- Page excerpt:
━━━━━━━━━━━━━━━━

Source code for loom.etl.declarative.target._history._builder

"""SCD Type 2 history target builder."""

from __future__ import annotations

from typing import Literal

from loom.etl.declarative.expr._params import ParamExpr
from loom.etl.declarative.expr._refs import TableRef
from loom.etl.declarative.target._history._enums import (
    DeletePolicy,
    HistorifyInputMode,
    HistoryDateType,
)
from loom.etl.declarative.target._history._spec import HistorifySpec
from loom.etl.declarative.target._schema_mode import SchemaMode



[docs]
class IntoHistory:
    """Declare a Delta table as the ETL step SCD Type 2 history target.

    Each run compares incoming data against the current open vectors in the target
    table. Only changed entity states generate new rows — unchanged entities
    produce no writes.

    **Column roles:**

    * ``keys`` — entity identity. Never change; they are the MERGE join key.
    * ``track`` — change-triggering columns. A value change inserts a new row
      and closes the previous open vector. ``None`` means every non-key column
      is tracked.
    * ``overwrite`` — columns updated in-place on the open row when the entity is
      UNCHANGED. No new history row is created; the current open row is silently
      refreshed. Useful for mutable metadata that should not drive history.
    * *Remaining* — "passive" columns: carried forward into each new row but
      never updated nor tracked.

━━━━━━━━━━━━━━━━

- Given data:
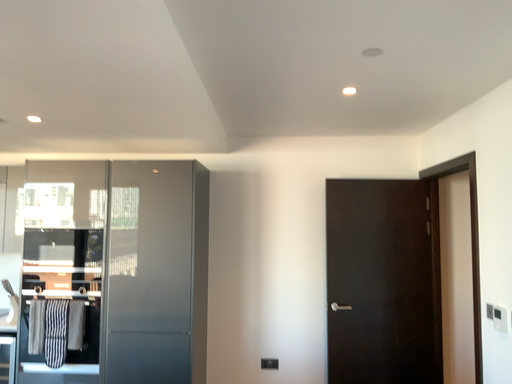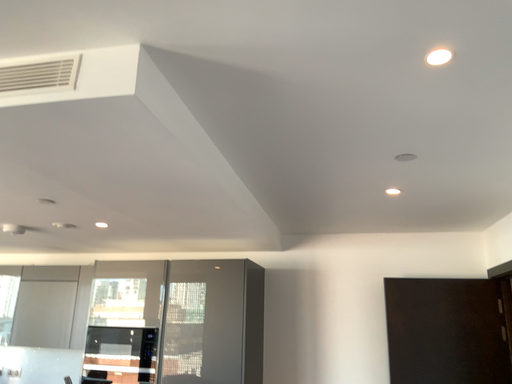
Question: Which way did the camera rotate in the video?

Choices:
 (A) rotated upward
 (B) rotated downward

Answer: (A)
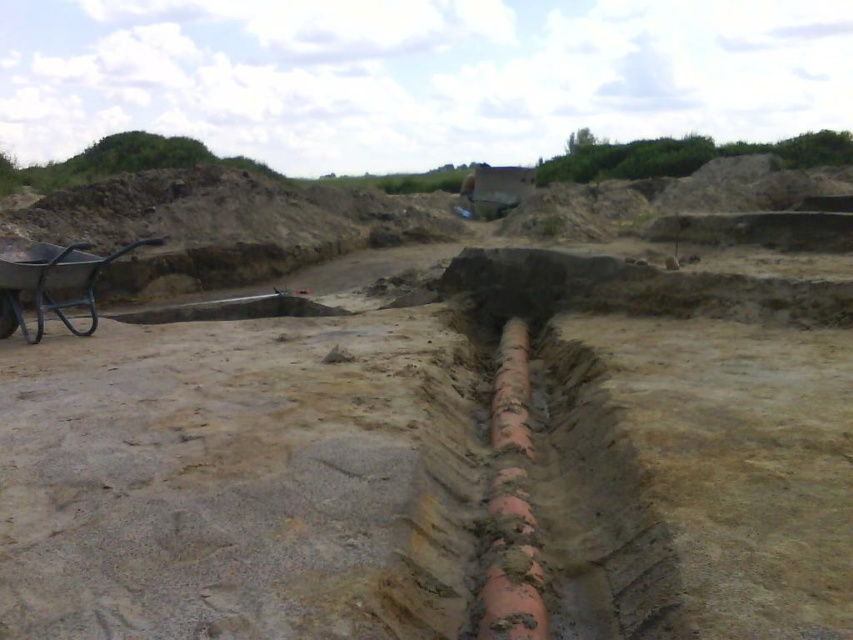
Question: Among these points, which one is nearest to the camera?

Choices:
 (A) (21, 273)
 (B) (495, 476)

Answer: (B)

Question: Does rusty clay pipe at center have a smaller size compared to metallic wheelbarrow at left?

Choices:
 (A) no
 (B) yes

Answer: (A)

Question: Can you confirm if rusty clay pipe at center is bigger than metallic wheelbarrow at left?

Choices:
 (A) no
 (B) yes

Answer: (B)

Question: Can you confirm if rusty clay pipe at center is positioned to the right of metallic wheelbarrow at left?

Choices:
 (A) no
 (B) yes

Answer: (B)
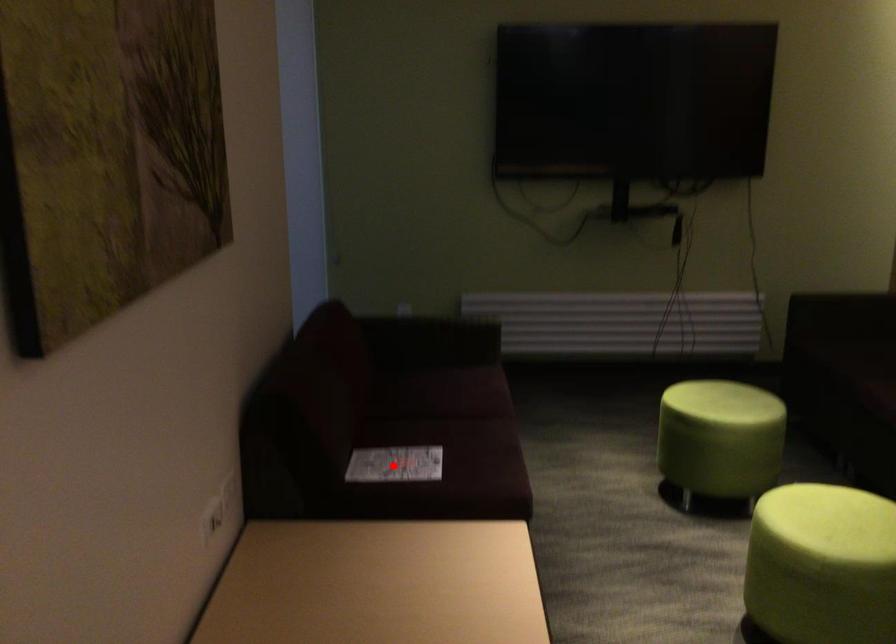
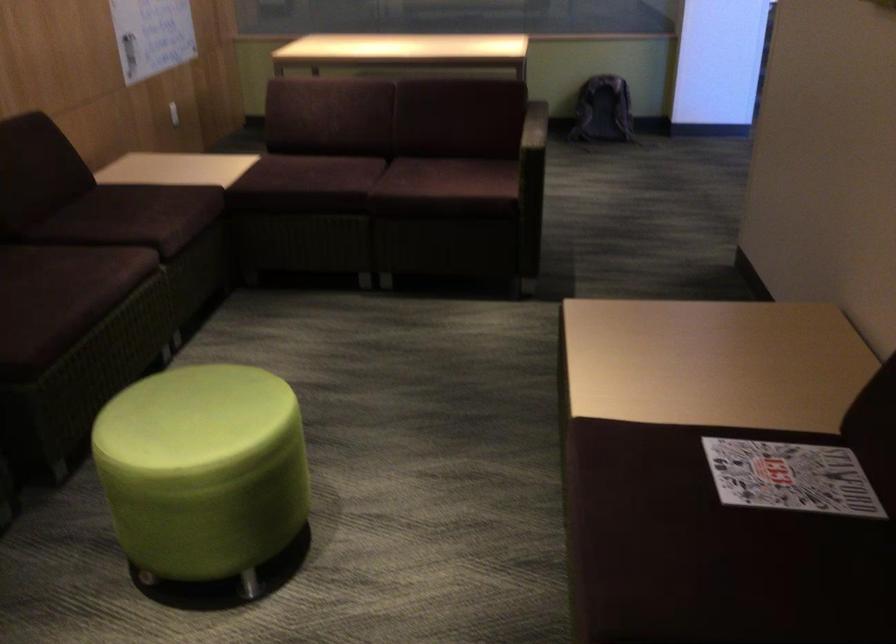
Locate, in the second image, the point that corresponds to the highlighted location in the first image.

(790, 477)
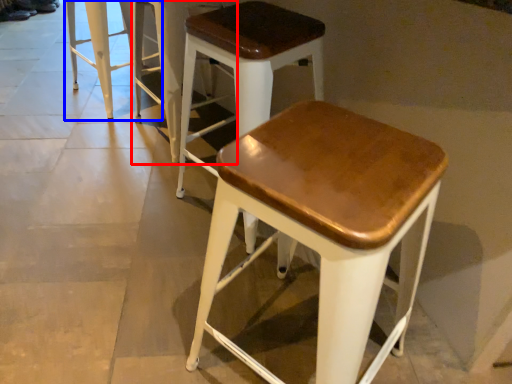
Question: Among these objects, which one is nearest to the camera, stool (highlighted by a red box) or stool (highlighted by a blue box)?

Choices:
 (A) stool
 (B) stool

Answer: (A)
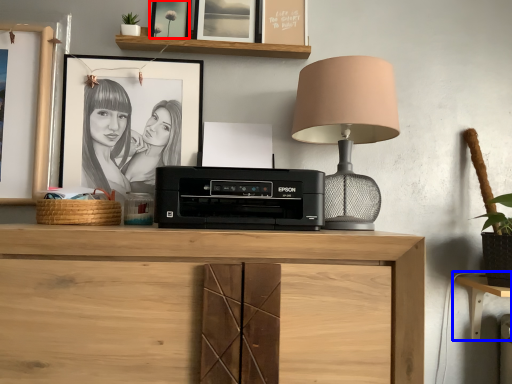
Question: Which object is further to the camera taking this photo, picture frame (highlighted by a red box) or computer desk (highlighted by a blue box)?

Choices:
 (A) picture frame
 (B) computer desk

Answer: (A)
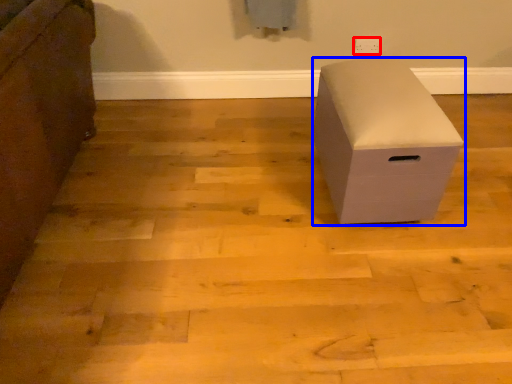
Question: Which point is closer to the camera, electric outlet (highlighted by a red box) or furniture (highlighted by a blue box)?

Choices:
 (A) electric outlet
 (B) furniture

Answer: (B)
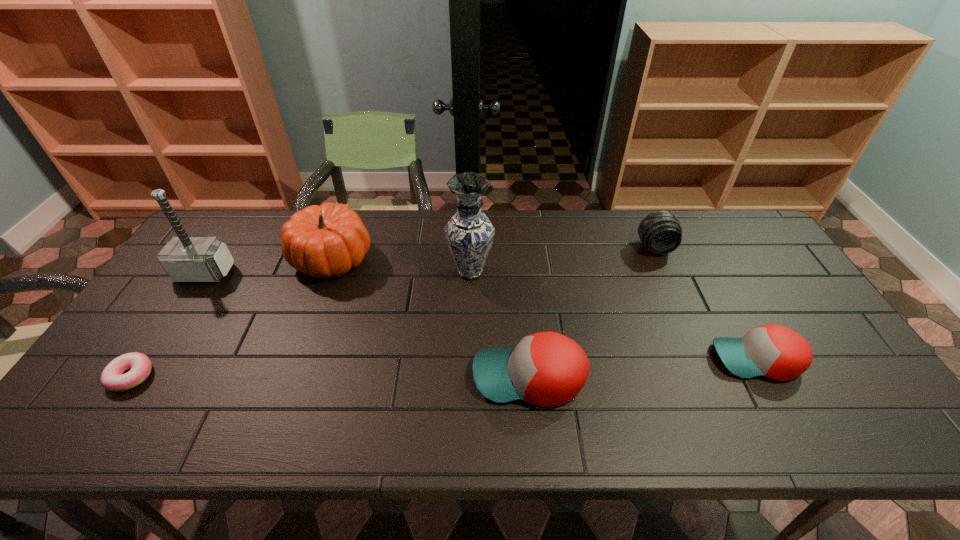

━━━━━━━━━━━━━━━━

- What to work on:
1) Print the part of the SCD Type 2 history builder source that runs from "Each run compares" up to and including "produce no writes.".
2) Carry on writing the SCD Type 2 history builder source from the point where it stops.

- Results by task:
1)
Each run compares incoming data against the current open vectors in the target
    table. Only changed entity states generate new rows — unchanged entities
    produce no writes.

2)
    **Multiple simultaneous open vectors** are natively supported. Include the
    distinguishing dimension in ``track``. For example, a player on loan to two
    clubs simultaneously uses ``track=(\"team_id\", \"role\")`` — the vectors
    ``(player_id=P1, team_id=RM, role=OWNER)`` and
    ``(player_id=P1, team_id=GET, role=LOAN)`` are independent and coexist
    without conflict.

    Args:
        ref: Logical table reference — ``str`` or :class:`~loom.etl.TableRef`.
        keys: One or more column names that identify the entity.
            Must be non-empty and must not overlap with ``track``.
        effective_date: In ``\"log\"`` mode: name of the frame column carrying
            the event date/timestamp. In ``\"snapshot\"`` mode: a
            :class:`~loom.etl.ParamExpr` or column name resolved from run params.
        mode: ``\"snapshot\"`` (default) or ``\"log\"``.
        track: Columns whose changes trigger a new history row.
            ``None`` means all non-key columns are tracked.
        overwrite: Columns to update in-place on the open row when unchanged.
            Must not overlap with ``keys`` or ``track``.
        delete_policy: Action for absent keys in SNAPSHOT mode.
            Defaults to ``\"close\"``.
        partition_scope: Partition columns to constrain Delta reads/writes.
            Strongly recommended for large tables.
        valid_from: Name of the period-start column in the Delta table.
            Defaults to ``\"valid_from\"``.
        valid_to: Name of the period-end column in the Delta table.
            Defaults to ``\"valid_to\"``.
        date_type: Precision for boundary columns. Defaults to ``\"date\"``.
        schema: Schema evolution strategy.
            Defaults to :attr:`~SchemaMode.STRICT`.
        allow_temporal_rerun: Allow re-weave when past-date corrections are loaded.
            Defaults to ``False``.

    Raises:
        ValueError: If ``keys`` is empty.
        ValueError: If ``track`` overlaps with ``keys``.
        ValueError: If ``overwrite`` overlaps with ``keys``, ``track``, or boundary columns.
        ValueError: If ``valid_from`` and ``valid_to`` share the same name.

    Example::

        target = IntoHistory(
            "warehouse.dim_players",
            keys=("player_id",),
            track=("team_id", "contract_value"),
            effective_date=params.run_date,
            mode="snapshot",
            delete_policy="close",
            partition_scope=("season",),
        )
    """

    __slots__ = ("_spec",)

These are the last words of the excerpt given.